Notas de Elena | Martes 18 de septiembre 2018 | Ante Agripa | Escuela Sabática

Martes 18 de septiembre: Ante Agripa
Y pasados algunos días, el rey Agripa y Berenice vinieron a Cesárea a saludar a Festo. Y como estuvieron allí muchos días, Festo declaró la causa de Pablo al rey”… Esbozó las circunstancias que indujeron al preso a apelar a César, describió el reciente juicio realizado ante él [Pablo]…
Cuando Festo relato su historia, Agripa se interesó y dijo: “Yo también quisiera oír a ese hombre”. De acuerdo con su deseo, se arregló una entrevista para el día siguiente. “Y al otro día, viniendo Agripa y Berenice con mucho aparato, y entrando en la audiencia con los tribunos y principales hombres de la ciudad, por mandato de Festo, fue traído Pablo.
En honor de sus visitantes, Festo había tratado de hacer imponente esta ocasión. Los ricos mantos del procurador y sus invitados, las espadas de sus soldados, y la resplandeciente armadura de sus comandantes, contribuían a dar relumbre a la escena (Los hechos de los apóstoles, p. 346).
Agripa y Berenice estaban desprovistos de los rasgos de carácter que Dios estima. Eran transgresores de su ley, corrompidos de corazón y vida. Su conducta era aborrecida por Dios y los ángeles. Pero porque poseían poder y jerarquía, eran favorecidos por el mundo. El anciano preso, encadenado a los soldados que le servían de guardia, no tenia en su apariencia nada que indujera al mundo a rendirle homenaje. Sin embargo, ese hombre aparentemente sin amigos ni riquezas ni elevada posición, era escoltado por seres que el mundo no podía ver. Los ángeles del cielo lo asistían. Si se hubiese manifestado la gloria propia de uno solo de estos resplandecientes mensajeros, la pompa y orgullo de la realeza habrían palidecido; el rey y sus cortesanos habrían sido postrados en tierra, como sucedió a los de la guardia romana que vigilaban el sepulcro de Cristo. Todo el cielo estaba interesado en este solo hombre que ahora era un prisionero por causa de su fe en el Hijo de Dios. Dice el amado Juan: “El mundo no nos conoce, porque no le conoció a él”. El mundo desconoce a Cristo, y tampoco conocerá a aquellos que ejemplifican a Cristo. Ellos son hijos e hijas de Dios, miembros de la familia real; sin embargo sus rasgos principescos no son percibidos por el mundo. Pueden despertar curiosidad, pero no son apreciados ni entendidos. No despierten ni interés ni admiración para el mundo (Sketches From the Life of Paul, Bocetos de la vida de Pablo. p. 254).

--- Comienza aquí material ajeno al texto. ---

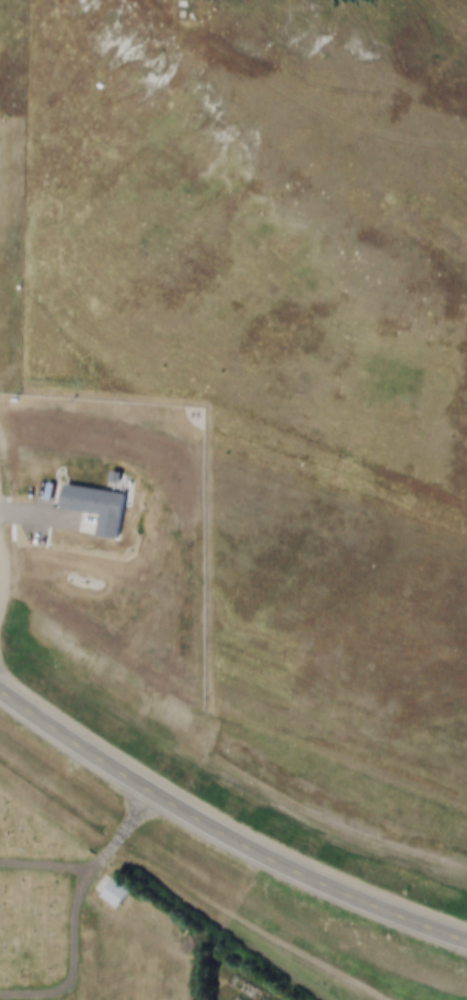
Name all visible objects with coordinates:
road: (298, 101)
building: (102, 478)
building: (84, 509)
road: (5, 557)
road: (188, 812)
road: (124, 828)
road: (48, 865)
building: (113, 890)
building: (104, 894)
park: (86, 924)
road: (430, 926)
road: (79, 962)

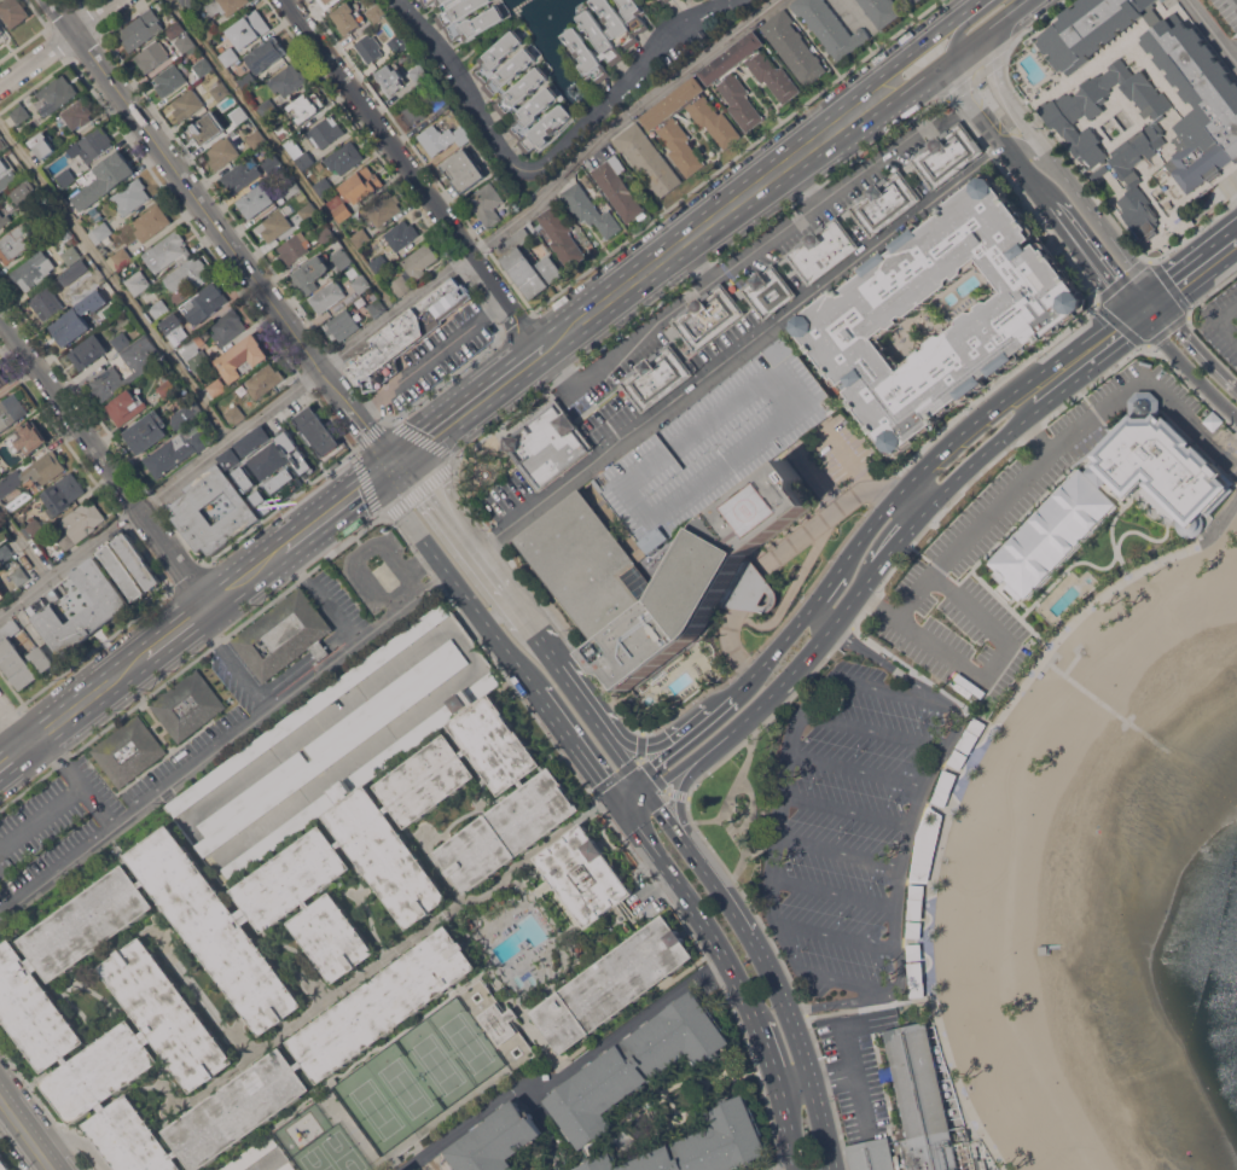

El cristianismo hace un caballero de un hombre. Cristo era cortés, aun con sus perseguidores; y sus verdaderos discípulos manifestarán el mismo espíritu. Miremos a Pablo ante los gobernantes. Su discurso ante Agripa es una ilustración de la verdadera cortesía como también de la elocuencia persuasiva. El evangelio no estimula la cortesía formal corriente en el mundo, sino la que brota de la verdadera bondad del corazón (Obreros evangélicos, p. 129).